As implied33 by the ~30% sequence identity between aCbf5 and the
Escherichia coli Ψ synthase TruB20, the two proteins adopt very similar
overall structures (Fig. 4a,b). However, TruB (which introduces Ψ55
into all elongator transfer RNAs) functions without guide RNAs or
accessory proteins. Three substantial structural differences between
aCbf5 and TruB reflect the participation of aCbf5 (but not TruB) in
an elaborate RNP. First, TruB has two characteristic polypeptide segments that are directly involved in TΨC-loop recognition20. These are
absent from aCbf5 and its orthologs. In place of one of these segments,
aCbf5 has a shorter loop that is disordered in our structure (Figs. 3 and
4). One of the TΨC loop–recognizing segments of TruB is also disordered34,35 or in a completely different conformation36 in the absence
of substrate RNA. Second, the PUA domain (which binds the acceptor stem of tRNA in TruB37) is considerably larger in aCbf5 and its
orthologs (Fig. 4a,b). aCbf5 extends the PUA
domain further by enveloping it with N- and
C-terminal extensions of its main domain
(Fig. 3a,b). Sequences of these extensions are
phylogenetically conserved (Supplementary
Figs. 4 and 5 online). A large number of mutations associated with dyskeratosis congenita in
humans map to the PUA domain of dyskerin
and to the enveloping N-terminal extension of the main domain. Third,
the C-terminal helix of aNop10 packs against helix α5 of aCbf5, which
adopts a different orientation from that of the equivalent helix of TruB
(which does not participate in protein-protein interactions; Fig. 4a).

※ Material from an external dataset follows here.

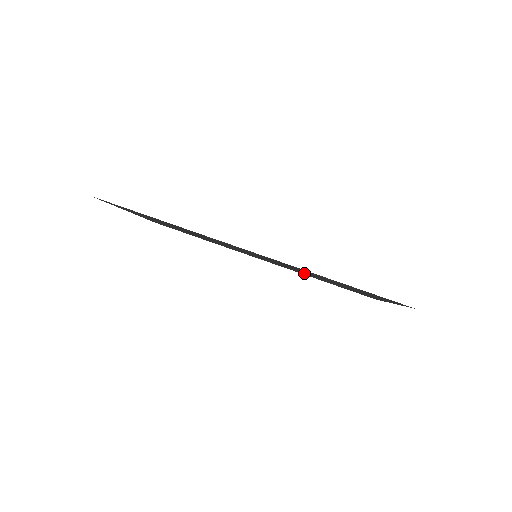
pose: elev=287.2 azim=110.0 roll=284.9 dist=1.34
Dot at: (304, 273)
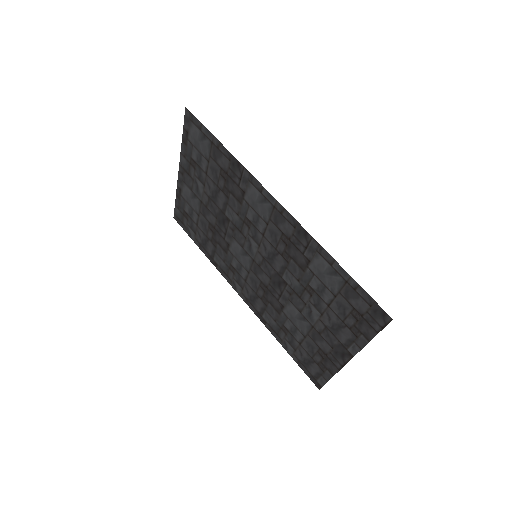
Dot at: (281, 304)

The active sites of aCbf5 and TruB superimpose closely. Three residues
that are present in all Ψ synthase active sites37,38 (an aspartate, a basic
residue and a tyrosine or phenylalanine; Asp81, Arg180 and Tyr109,
respectively, in aCbf5) occupy conserved positions (Fig. 4c). Arg180, a
basic residue that corresponds to one making a buried salt bridge with
the catalytic aspartate in the TruB–RNA complex, adopts a different
orientation in our RNA-free aCbf5–aNop10 structure. However, it is
very likely that the catalytic mechanism of the box H/ACA snoRNP is
identical to those of stand-alone Ψ synthases.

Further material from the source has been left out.